Problem details: The answer must be an exact copy of the lines from the one containing "black hat [566,304,621,340]" through the last line of the records, with the pictures left out.

Object transformation records
BEGIN

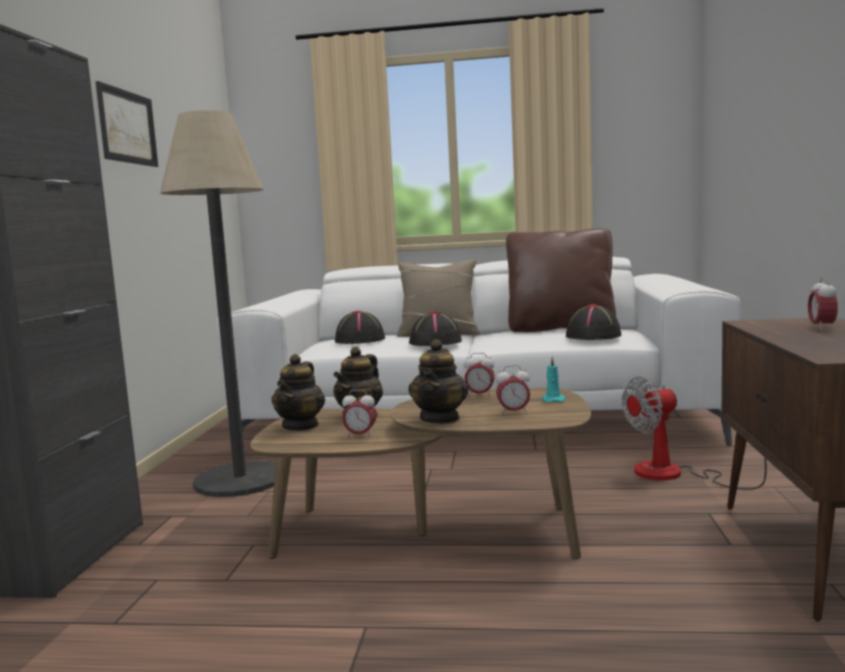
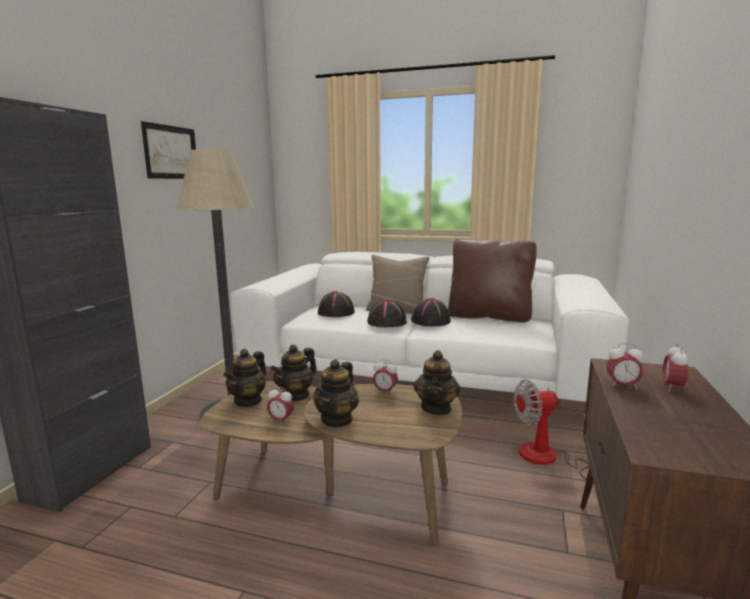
camera: 10 degrees right, 5 degrees up
alarm clock [496,365,530,415] -> alarm clock moved to [606,343,644,389]
turquoise candle [542,356,566,403] -> teapot [413,350,460,415]
black hat [566,304,621,340] -> black hat moved to [411,298,451,326]

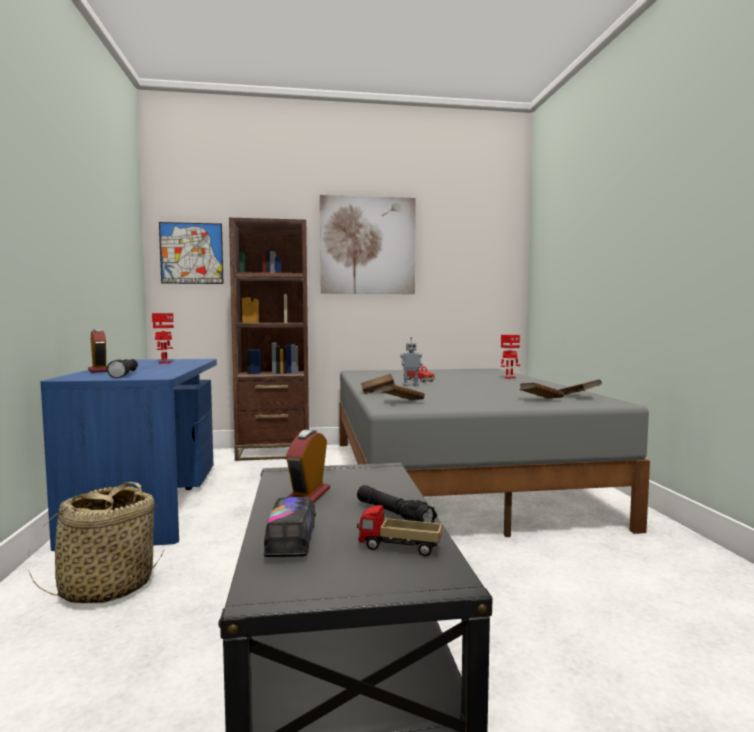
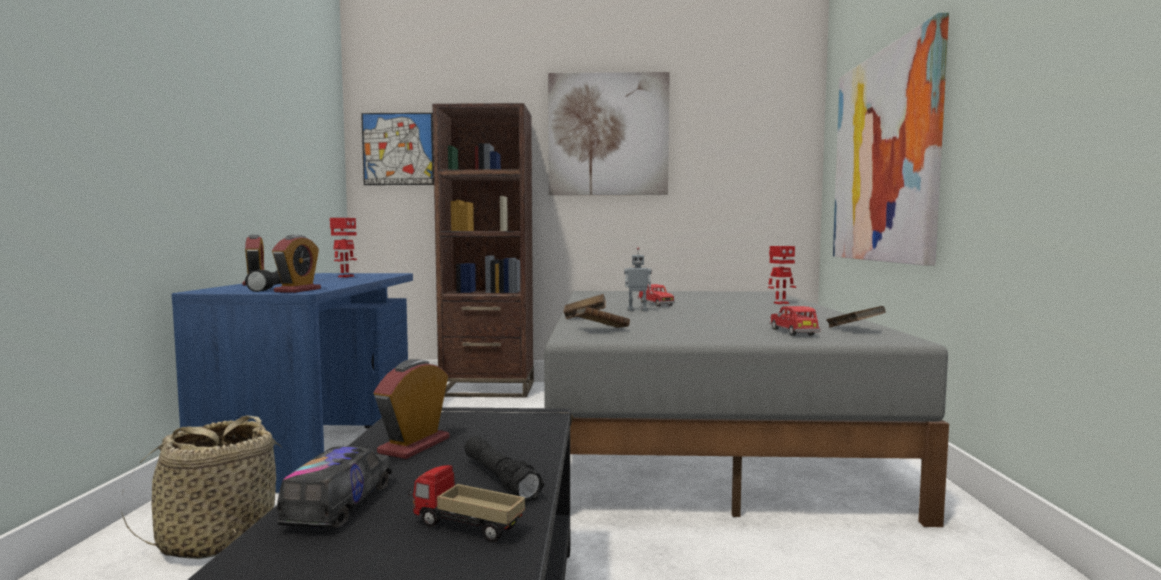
camera: 10 degrees right, 0 degrees up
brown book [519,383,564,398] -> red toy car [769,306,821,336]
none -> alarm clock [272,235,321,293]
none -> picture [833,13,949,266]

END

Written solution:
black hat [566,304,621,340] -> black hat moved to [411,298,451,326]

camera: 10 degrees right, 0 degrees up
brown book [519,383,564,398] -> red toy car [769,306,821,336]
none -> alarm clock [272,235,321,293]
none -> picture [833,13,949,266]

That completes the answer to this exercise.